I’ve also been looking at various human capital data sets regarding average SDR tenure in a sample of a few hundred SaaS companies, which has dropped significantly in the last 12 months.

The qualitative and quantitative seem very clear. There’s a shortage of experienced SDRs and BDRs.

This is not entirely surprising for an industry that has been on a multi-decade growth trajectory.

The issue is what to do about it.

There are a few implications to think through.

The first is that anytime there’s a shortage of anything, prices go up. So, anticipate an upward trajectory in SDR compensation costs over time. This, of course, has implications for the customer acquisition cost (CAC).

Just sucking it up and paying for higher-priced talent is one valid strategy. This approach favors companies with compelling lifetime value (LTV) to CAC ratios.

If you generate far more LTV per dollar invested in your go-to-market capability, you can simply afford to pay more than others for SDR talent and still be quite profitable.

If your LTV/CAC ratio lags behind others and your margins are borderline, you have some less-than-ideal choices to make:

  1. Raise your target compensation, but take a hit to your CAC.
  2. Keep your target compensation where it works for your economics, but leave roles unfilled for longer time periods, or watch as competitors with higher LTV/CAC ratios poach your talent.
  3. Keep your target compensation as is, but target less experienced or brand new SDRs.
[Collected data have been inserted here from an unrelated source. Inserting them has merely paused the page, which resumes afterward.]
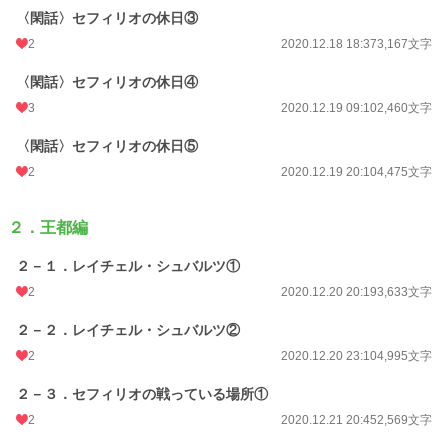
〈閑話〉セフィリオの休日③
2
2020.12.18 18:37
3,167文字
〈閑話〉セフィリオの休日④
3
2020.12.19 09:10
2,460文字
〈閑話〉セフィリオの休日⑤
2
2020.12.19 20:10
4,475文字
２．王都編
２－１．レイチェル・シュバルツ①
2
2020.12.20 20:19
3,633文字
２－２．レイチェル・シュバルツ②
2
2020.12.20 23:10
4,995文字
２－３．セフィリオの戦っている場所①
2
2020.12.21 20:45
2,569文字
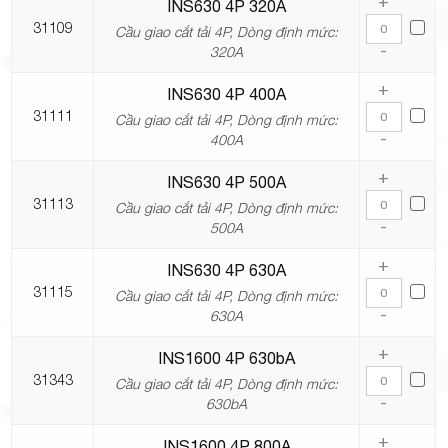
+
INS630 4P 320A
31109
Cầu giao cắt tải 4P, Dòng định mức:
-
320A
+
INS630 4P 400A
31111
Cầu giao cắt tải 4P, Dòng định mức:
-
400A
+
INS630 4P 500A
31113
Cầu giao cắt tải 4P, Dòng định mức:
-
500A
+
INS630 4P 630A
31115
Cầu giao cắt tải 4P, Dòng định mức:
-
630A
+
INS1600 4P 630bA
31343
Cầu giao cắt tải 4P, Dòng định mức:
-
630bA
+
INS1600 4P 800A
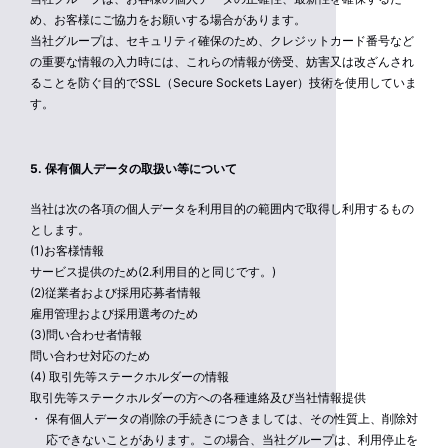
め、お客様にご協力をお願いする場合があります。
当社グループは、セキュリティ確保のため、クレジットカード番号など
の重要な情報の入力時には、これらの情報が傍受、妨害又は改ざんされ
ることを防ぐ目的でSSL（Secure Sockets Layer）技術を使用していま
す。
5. 保有個人データの取扱い等について
当社は次の各項の個人データを利用目的の範囲内で取得し利用するもの
とします。
(1)お客様情報
サービス提供のため(2.利用目的と同じです。)
(2)従業者および採用応募者情報
雇用管理および採用選考のため
(3)問い合わせ者情報
問い合わせ対応のため
(4) 取引先等ステークホルダーの情報
取引先等ステークホルダーの方への各種連絡及び当社情報提供
保有個人データの削除の手続きにつきましては、その性質上、削除対
応できないことがあります。この場合、当社グループは、利用停止を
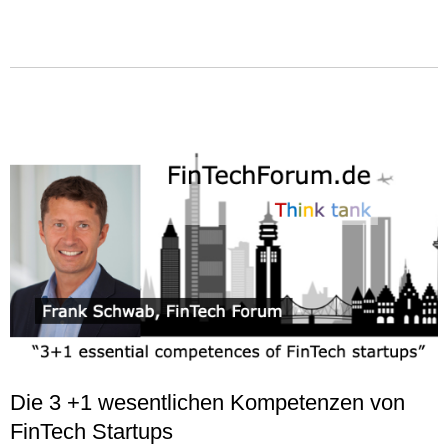
Die 3 +1 wesentlichen Kompetenzen von
FinTech Startups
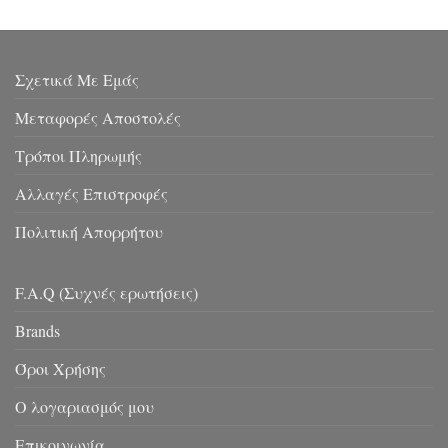
Σχετικά Με Εμάς
Μεταφορές Αποστολές
Τρόποι Πληρωμής
Αλλαγές Επιστροφές
Πολιτική Απορρήτου
F.A.Q (Συχνές ερωτήσεις)
Brands
Όροι Χρήσης
Ο λογαριασμός μου
Επικοινωνία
All of these options have tradeoffs.

If your target comp goes up, that has a negative impact on your CAC.

If you underpay, your employee churn goes up, which also has a negative impact on your margins and CAC.
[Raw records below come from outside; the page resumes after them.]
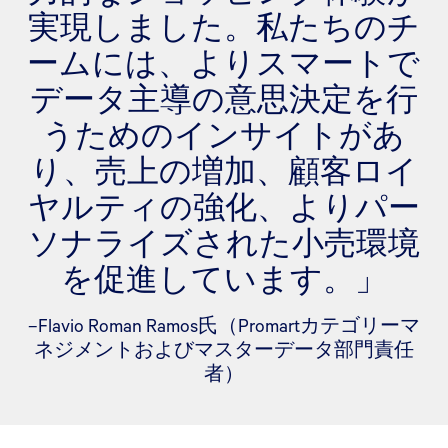
実現しました。私たちのチ
ームには、よりスマートで
データ主導の意思決定を行
うためのインサイトがあ
り、売上の増加、顧客ロイ
ヤルティの強化、よりパー
ソナライズされた小売環境
を促進しています。」
–Flavio Roman Ramos氏（Promartカテゴリーマ
ネジメントおよびマスターデータ部門責任
者）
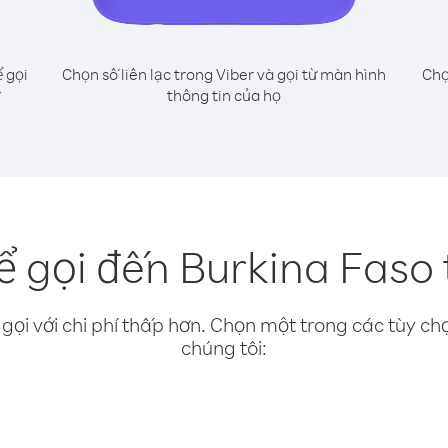
 gọi
Chọn số liên lạc trong Viber và gọi từ màn hình
Chọ
thông tin của họ
 gọi đến Burkina Faso 
gọi với chi phí thấp hơn. Chọn một trong các tùy chọ
chúng tôi:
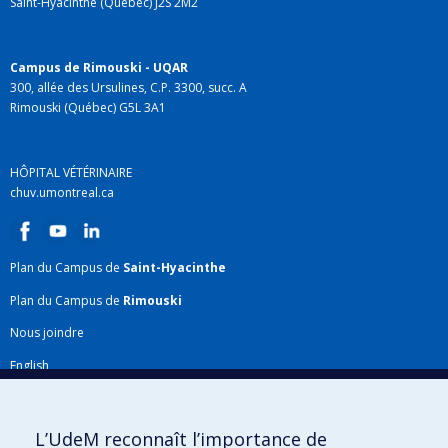
Saint-Hyacinthe (Québec) J2S 2M2
Campus de Rimouski - UQAR
300, allée des Ursulines, C.P. 3300, succ. A
Rimouski (Québec) G5L 3A1
HÔPITAL VÉTÉRINAIRE
chuv.umontreal.ca
Plan du Campus de
Saint-Hyacinthe
Plan du Campus de
Rimouski
Nous joindre
English
Répertoire FMV
Plan du site
L’UdeM reconnaît l’importance de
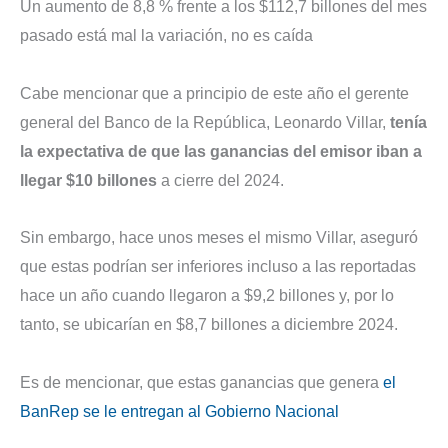
Un aumento de 8,8 % frente a los $112,7 billones del mes
pasado está mal la variación, no es caída
Cabe mencionar que a principio de este año el gerente
general del Banco de la República, Leonardo Villar,
tenía
la expectativa de que las ganancias del emisor iban a
llegar $10 billones
a cierre del 2024.
Sin embargo, hace unos meses el mismo Villar, aseguró
que estas podrían ser inferiores incluso a las reportadas
hace un año cuando llegaron a $9,2 billones y, por lo
tanto, se ubicarían en $8,7 billones a diciembre 2024.
Es de mencionar, que estas ganancias que genera
el
BanRep se le entregan al Gobierno Nacional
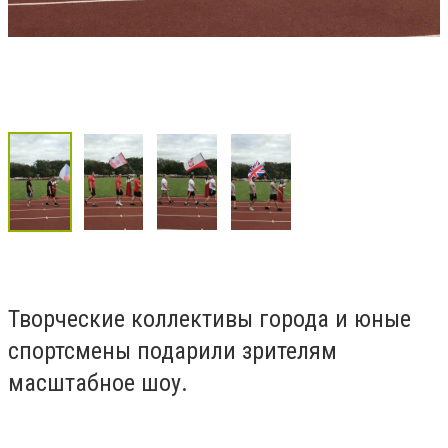
Творческие коллективы города и юные
спортсмены подарили зрителям
масштабное шоу.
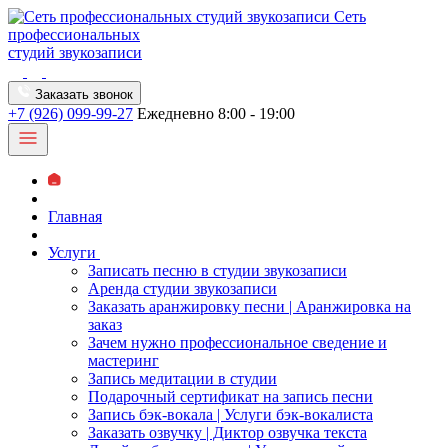
Сеть
профессиональных
студий звукозаписи
Заказать звонок
+7 (926) 099-99-27
Ежедневно 8:00 - 19:00
Главная
Услуги
Записать песню в студии звукозаписи
Аренда студии звукозаписи
Заказать аранжировку песни | Аранжировка на
заказ
Зачем нужно профессиональное сведение и
мастеринг
Запись медитации в студии
Подарочный сертификат на запись песни
Запись бэк-вокала | Услуги бэк-вокалиста
Заказать озвучку | Диктор озвучка текста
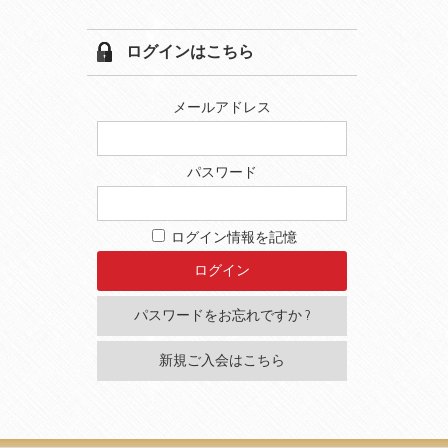
ログインはこちら
メールアドレス
パスワード
ログイン情報を記憶
パスワードをお忘れですか ?
新規ご入会はこちら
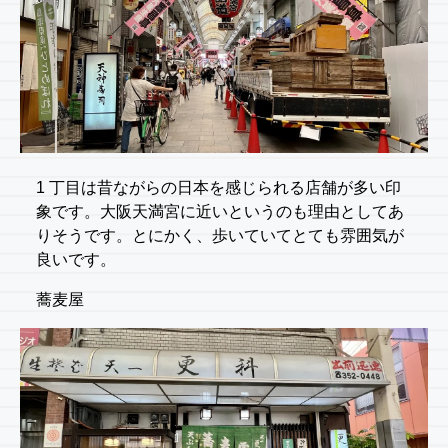
1 丁目は昔ながらの日本を感じられる店舗が多い印
象です。大阪天満宮に近いというのも理由としてあ
りそうです。とにかく、歩いていてとても雰囲気が
良いです。
蕎麦屋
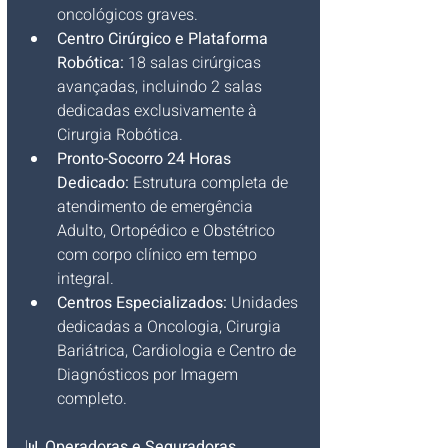
oncológicos graves.
Centro Cirúrgico e Plataforma 
Robótica:
 18 salas cirúrgicas 
avançadas, incluindo 2 salas 
dedicadas exclusivamente à 
Cirurgia Robótica.
Pronto-Socorro 24 Horas 
Dedicado:
 Estrutura completa de 
atendimento de emergência 
Adulto, Ortopédico e Obstétrico 
com corpo clínico em tempo 
integral.
Centros Especializados:
 Unidades 
dedicadas a Oncologia, Cirurgia 
Bariátrica, Cardiologia e Centro de 
Diagnósticos por Imagem 
completo.
📊 
Operadoras e Seguradoras 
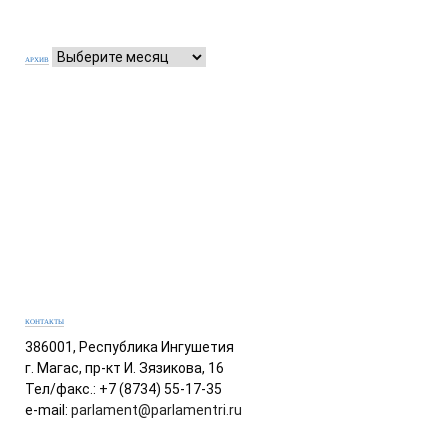
АРХИВ
КОНТАКТЫ
386001, Республика Ингушетия
г. Магас, пр-кт И. Зязикова, 16
Тел/факс.: +7 (8734) 55-17-35
e-mail:
parlament@parlamentri.ru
If you leave roles unfilled, you reduce your ability to drive top-line sales.

If you shift toward hiring less experienced SDRs, your SDR training and management costs go up (as inexperienced hires need more training and management)… which also has a negative impact on margins and CAC.

Incidentally, this trend happens a lot as markets mature. The above refers largely to an outbound sales model. The same has been happening for decades on inbound sales as well (lead costs keep going up).

There is only one sustainable way to combat increasing CAC… and that’s to grow the LTV of customers faster than CAC grows.

If your CAC grows 10% per year, but your LTV grows 20% per year… you will win.

If your CAC grows 10% per year, but your LTV grows 1% per year… you will, at some point, lose.

In a recurring revenue business, the company with the highest LTV wins. If you and your team are not relentlessly focused on growing LTV, you should be… or you’ll fall to someone who is willing to do so.